UPDATED March 10, 2015, with comment from Bayer.
A citizens petition lodged with the FDA last month wants the safety watchdog to take healthcare giant Bayer‘s (PINK:BAYRY) Essure permanent female sterilization device off the market, alleged that the clinical data the FDA used to approve the device was fudged and that the company concealed adverse events associated with Essure.
"The PMA process for Essure was replete with fraud on the FDA including the altering of medical records of trial participants," the Feb. 25 petition alleges.
Essure is part of the product portfolio Bayer acquired in the $1.1 billion buyout of Conceptus in 2013. Conceptus won FDA approval for Essure in 2002 under an expedited pre-market approval process. The device is a permanent form of birth control, comprised of flexible inserts that are implanted in the fallopian tubes where scar tissue forms around them. Essure is the only permanent contraceptive option that requires no incisions, the FDA has said, and the device contains no hormones and can be placed without need for anesthesia.
Patients and a prominent activist struck up a hue and cry almost immediately after Bayer’s buyout of Conceptus, agitated for the device to be taken off the market and for Bayer to launch a complete investigation into patient injury claims. But in October 2013 the FDA said that real-world results don’t support reports of extreme fatigue, depression, weight-gain and other issues associated with the implant.
The latest petition goes a step beyond accusations of health risks to level charges of fraud against Bayer and Conceptus.
"Medical records of trial participants were altered to reflect (1) favorable data, including less pain then was experienced and (2) certain birth dates," the petition alleges, citing the experience of Kimberly Hudak, a trial participant for the Essure device.
Hudak’s medical records "were altered to reflect less pain then she was experiencing and her answers were physically crossed out and fraudulently changed by the applicant as it related to affirmative findings of pain, adverse events, unusual pain, and unusual health related events," according to the petition filed by Florida law firm Koch Parafinczuk & Wolf [emphasis theirs]. "In fact, when Kimberly Hudak was reporting severe pain to the clinical trial doctor, Dr. Linda Bradley, the applicant was noting that Kimberly Hudak’s level of comfort was ‘excellent.’"
In another incident alleged in the petition, clinical trial participant Patricia Reese’s birth date was altered to ensure that she met the age requirements of the trial.
"Patricia Reese’s birth date was changed or somehow altered from 3/27/76 to 3/27/56, which raises the question as to why this was done? It is clear that the records were altered considering earlier records from the applicant’s doctor conducting the trial studies contained her correct date of birth," according to the petition.
Bayer spokeswoman Tara DiFlumeri told MassDevice.com via email that, under good clinical practice guidelines, "it is not uncommon for investigators to make edits prior to finalization on investigational reports."

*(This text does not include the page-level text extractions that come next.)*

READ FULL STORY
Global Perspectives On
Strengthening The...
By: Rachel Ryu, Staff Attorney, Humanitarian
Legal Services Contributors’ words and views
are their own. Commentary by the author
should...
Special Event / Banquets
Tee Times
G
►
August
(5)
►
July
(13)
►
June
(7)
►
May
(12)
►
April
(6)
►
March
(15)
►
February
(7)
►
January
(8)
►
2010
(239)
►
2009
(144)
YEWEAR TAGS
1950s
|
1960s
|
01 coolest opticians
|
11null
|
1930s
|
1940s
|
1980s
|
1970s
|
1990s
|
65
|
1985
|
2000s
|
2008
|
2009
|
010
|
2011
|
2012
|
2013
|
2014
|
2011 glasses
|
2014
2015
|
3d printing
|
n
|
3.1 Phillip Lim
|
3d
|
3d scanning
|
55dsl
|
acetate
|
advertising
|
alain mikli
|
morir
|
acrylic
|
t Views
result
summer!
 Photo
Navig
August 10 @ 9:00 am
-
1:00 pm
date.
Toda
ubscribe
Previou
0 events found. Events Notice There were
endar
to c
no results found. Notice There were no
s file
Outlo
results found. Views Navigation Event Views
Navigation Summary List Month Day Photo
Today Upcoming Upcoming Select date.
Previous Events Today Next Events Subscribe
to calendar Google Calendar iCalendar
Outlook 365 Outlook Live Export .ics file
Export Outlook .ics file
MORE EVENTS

"Although we cannot discuss individual clinical trial participants, we have seen the materials submitted with the citizen’s petition and strongly disagree with those allegations," DiFlumeri wrote.
The petition also alleges that Conceptus and later Bayer failed to report adverse events associated with Essure to the FDA, as required by the device’s PMA, including an Excel file containing some 16,047 complaints. DiFlumeri told us that Conceptus provided the Excel file to the FDA before its acquisition by Bayer.
"FDA acknowledged receipt of the CD-ROM in an establishment inspection report sent to Bayer on June 26, 2013. There was no failure to notify FDA of these complaints as alleged by the petitioner," she wrote. "Bayer stands behind the safety and efficacy of Essure and will aggressively defend itself in court. Bayer will also continue to work with the FDA on this issue and will respond to any questions the agency may have related to this citizen’s petition."
The FDA acknowledged receipt of the petition but said it hasn’t made a decision on the allegations.